[Recorded data]
- - - - - - -

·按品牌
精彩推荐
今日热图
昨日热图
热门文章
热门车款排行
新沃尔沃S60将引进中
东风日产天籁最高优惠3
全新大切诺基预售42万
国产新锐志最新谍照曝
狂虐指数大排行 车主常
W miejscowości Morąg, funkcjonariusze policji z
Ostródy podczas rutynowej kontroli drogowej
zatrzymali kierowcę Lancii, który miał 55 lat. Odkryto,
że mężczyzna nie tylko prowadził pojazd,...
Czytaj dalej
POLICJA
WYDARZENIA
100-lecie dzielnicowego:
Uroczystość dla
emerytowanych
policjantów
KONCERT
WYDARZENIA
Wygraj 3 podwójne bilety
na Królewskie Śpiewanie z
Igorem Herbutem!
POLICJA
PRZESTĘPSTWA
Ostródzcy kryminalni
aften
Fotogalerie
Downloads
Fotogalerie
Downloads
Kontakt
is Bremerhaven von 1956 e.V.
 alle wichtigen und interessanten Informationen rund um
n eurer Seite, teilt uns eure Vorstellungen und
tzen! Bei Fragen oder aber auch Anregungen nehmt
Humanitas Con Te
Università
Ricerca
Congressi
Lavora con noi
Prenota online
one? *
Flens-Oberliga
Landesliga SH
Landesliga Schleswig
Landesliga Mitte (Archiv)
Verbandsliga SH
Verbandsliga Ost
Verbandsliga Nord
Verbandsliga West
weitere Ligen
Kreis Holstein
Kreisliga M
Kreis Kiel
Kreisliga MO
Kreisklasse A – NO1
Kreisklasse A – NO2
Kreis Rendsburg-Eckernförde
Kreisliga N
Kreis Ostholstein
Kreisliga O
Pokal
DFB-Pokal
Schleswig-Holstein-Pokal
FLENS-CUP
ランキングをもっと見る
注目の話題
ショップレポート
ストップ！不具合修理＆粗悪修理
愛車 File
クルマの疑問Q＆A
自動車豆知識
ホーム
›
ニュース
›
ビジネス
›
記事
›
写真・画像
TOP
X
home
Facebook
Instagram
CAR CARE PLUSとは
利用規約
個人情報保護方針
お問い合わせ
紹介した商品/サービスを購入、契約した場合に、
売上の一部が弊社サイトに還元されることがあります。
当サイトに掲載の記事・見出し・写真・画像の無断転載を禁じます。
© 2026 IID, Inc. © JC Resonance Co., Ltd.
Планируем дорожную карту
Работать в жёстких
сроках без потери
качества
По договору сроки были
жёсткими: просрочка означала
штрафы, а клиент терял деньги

- - - - - - -

[About this exercise] Which lines in the data above contain "Verbandsliga"? Show each one.

[Answer to the problem]
Verbandsliga SH
Verbandsliga Ost
Verbandsliga Nord
Verbandsliga West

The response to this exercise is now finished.